The effect was stunning. When the 18-year-old visited the store where her older sister, Monica, worked, men would make excuses to hover.
"This is my brother, Justin," Monica would tell them, "and my wannabe sister, Angie."
Always they were shocked, but often accepting, Monica said. Still, she felt uneasy for Angie, who had endured taunts since she was a little boy who begged to use her sister's lip gloss.

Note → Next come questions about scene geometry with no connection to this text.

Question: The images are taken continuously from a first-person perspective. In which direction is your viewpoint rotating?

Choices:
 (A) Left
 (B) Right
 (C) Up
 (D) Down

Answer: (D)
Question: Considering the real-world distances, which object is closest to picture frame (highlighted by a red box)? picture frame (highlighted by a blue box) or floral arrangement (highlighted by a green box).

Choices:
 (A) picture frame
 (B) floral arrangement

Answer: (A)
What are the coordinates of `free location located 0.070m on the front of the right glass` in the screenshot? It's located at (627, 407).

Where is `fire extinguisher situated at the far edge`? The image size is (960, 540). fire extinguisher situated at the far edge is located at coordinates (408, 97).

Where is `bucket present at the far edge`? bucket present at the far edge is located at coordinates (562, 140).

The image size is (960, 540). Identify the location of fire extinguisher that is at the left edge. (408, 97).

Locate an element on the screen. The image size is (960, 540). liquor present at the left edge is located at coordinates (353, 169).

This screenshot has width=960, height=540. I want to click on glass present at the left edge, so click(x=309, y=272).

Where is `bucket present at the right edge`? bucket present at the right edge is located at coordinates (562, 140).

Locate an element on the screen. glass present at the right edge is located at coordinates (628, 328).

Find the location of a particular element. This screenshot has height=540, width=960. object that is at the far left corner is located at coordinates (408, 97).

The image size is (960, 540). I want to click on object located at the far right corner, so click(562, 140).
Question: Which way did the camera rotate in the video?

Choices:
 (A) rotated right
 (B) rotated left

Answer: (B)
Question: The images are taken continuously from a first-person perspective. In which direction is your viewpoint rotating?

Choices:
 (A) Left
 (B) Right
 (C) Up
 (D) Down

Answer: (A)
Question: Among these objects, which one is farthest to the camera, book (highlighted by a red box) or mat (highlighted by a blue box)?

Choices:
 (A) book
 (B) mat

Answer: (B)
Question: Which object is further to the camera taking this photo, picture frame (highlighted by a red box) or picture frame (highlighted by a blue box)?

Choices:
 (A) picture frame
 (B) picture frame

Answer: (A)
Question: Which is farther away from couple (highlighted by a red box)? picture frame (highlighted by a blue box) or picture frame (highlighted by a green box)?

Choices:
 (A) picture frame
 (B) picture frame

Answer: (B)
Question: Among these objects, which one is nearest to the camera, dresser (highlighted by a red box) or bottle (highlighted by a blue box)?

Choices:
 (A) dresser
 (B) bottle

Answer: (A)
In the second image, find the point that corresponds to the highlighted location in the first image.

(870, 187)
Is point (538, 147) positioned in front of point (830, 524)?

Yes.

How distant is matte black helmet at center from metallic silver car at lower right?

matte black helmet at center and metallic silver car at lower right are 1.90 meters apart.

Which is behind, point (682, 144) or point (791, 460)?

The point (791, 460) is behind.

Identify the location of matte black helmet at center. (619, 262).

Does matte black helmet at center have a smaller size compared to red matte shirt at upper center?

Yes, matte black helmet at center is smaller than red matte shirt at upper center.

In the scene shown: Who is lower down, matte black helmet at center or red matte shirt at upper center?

"I worried about her all the time," said Monica, 33, of Brighton, Colo.
In July, her fears proved valid. Concerned when she had not heard from Angie for several days, Monica went to her Greeley apartment and found her battered body on the floor.
Authorities say the killer beat her to death after learning she was a man, and later told police that he thought he'd killed "it."
Activists say Allen Ray Andrade's trial, which began last week in Weld County, marks one of the first times in the United States that the homicide of a transgender victim is being prosecuted as a hate crime.
Though a number of states have hate-crime laws that include protections based on sexual orientation, Colorado is one of 11 states, along with the District of Columbia, whose statutes also include gender identity as a protected class. However, prosecutors and activists say such laws have never been applied in Colorado -- and rarely elsewhere in the nation.
One high-profile case was that of Gwen Araujo, a 17-year-old Newark, Calif., transgender woman, who was beaten and strangled in 2002 after two men with whom she'd had sex learned she was biologically male. They were convicted of second-degree murder but not of a hate crime. Two others were sentenced for manslaughter.
Saying the Angie Zapata case underscores the dangers that transgender people face, activists recently launched a statewide ad campaign featuring the crime and promoting a federal hate-crimes law.
"We wanted to start a conversation," said Rashad Robinson, spokesman for the Gay & Lesbian Alliance Against Defamation. "It's also about humanizing Angie and letting people know about her life."